Le mouvement insurrectionnel des Gilets jaunes n’aura-t-il été qu’une parenthèse, l’expression spontanée d’un « ras-le-bol » populaire suite à la hausse de la taxe sur les carburants, la fameuse TICPE ? On peut en douter. Le mal dont souffre notre pays est bien plus profond. Les Français qui sont pourtant parmi les plus imposés au monde ont le sentiment « de ne pas en avoir pour leur argent ». Tout particulièrement ceux des zones rurales et de cette France périphérique dont parle le géographe Christophe Guilluy se sentent abandonnés par l’Etat. Ils ont le sentiment que seules les grandes métropoles bénéficient de l’attention des pouvoirs publics alors qu’ils assistent à la disparition progressive des services publics dans les petites villes pour des raisons d’économies budgétaires. Une France à deux vitesses. Une fracture qui ne cesse de s’aggraver au fil des années avec l’augmentation actuelle du prix des carburants. Un sentiment de frustration qui s’est traduit dans les urnes aux dernières législatives par un vote massif des électeurs ruraux pour le Rassemblement national. Une colère sourde qui peut rejaillir d’une manière tout aussi spontanée qu’avec la crise des gilets jaunes et pour les mêmes raisons.
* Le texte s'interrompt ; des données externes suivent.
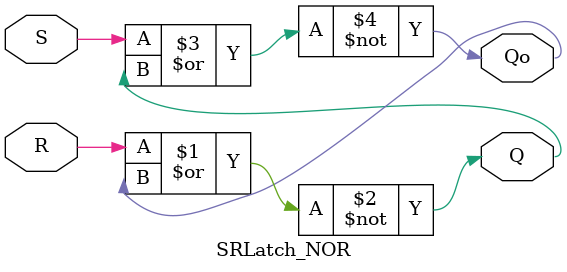
<source format=v>
module SRLatch_NOR(Qo, Q, R, S);
  input S, R;
  output reg Q, Qo;
  nor N1(Q, R, Qo);
  nor N2( Qo, S, Q);
endmodule
</source>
Car rien n’a été réglé sur le fond. Le mouvement des Gilets jaunes qui a démarré à la mi-novembre 2018 a été stoppé en mars 2020 suite au premier enfermement consécutif à la pandémie de la Covid 19. Les causes profondes du malaise n’ayant pas trouvé leur solution, tout laisse à penser qu’il peut resurgir sous une forme ou sous une autre. Didier Lallement, l’ancien préfet de police de Paris s’en inquiète. Dans l’ouvrage L’ordre nécessaire* qui vient de paraître il voit se développer un « climat de violence » dans le pays. Il est convaincu que le second quinquennat Macron sera sérieusement menacé par la rue. « La colère couve » écrit-il. Une colère due à « l’irrésistible ascension du coût de la vie ». Parole d’expert !
* L’ère des soulèvements, Michel Maffesoli chez Mare Nostrum.
* L’ordre nécessaire, Didier Lallement chez Robert Laffont.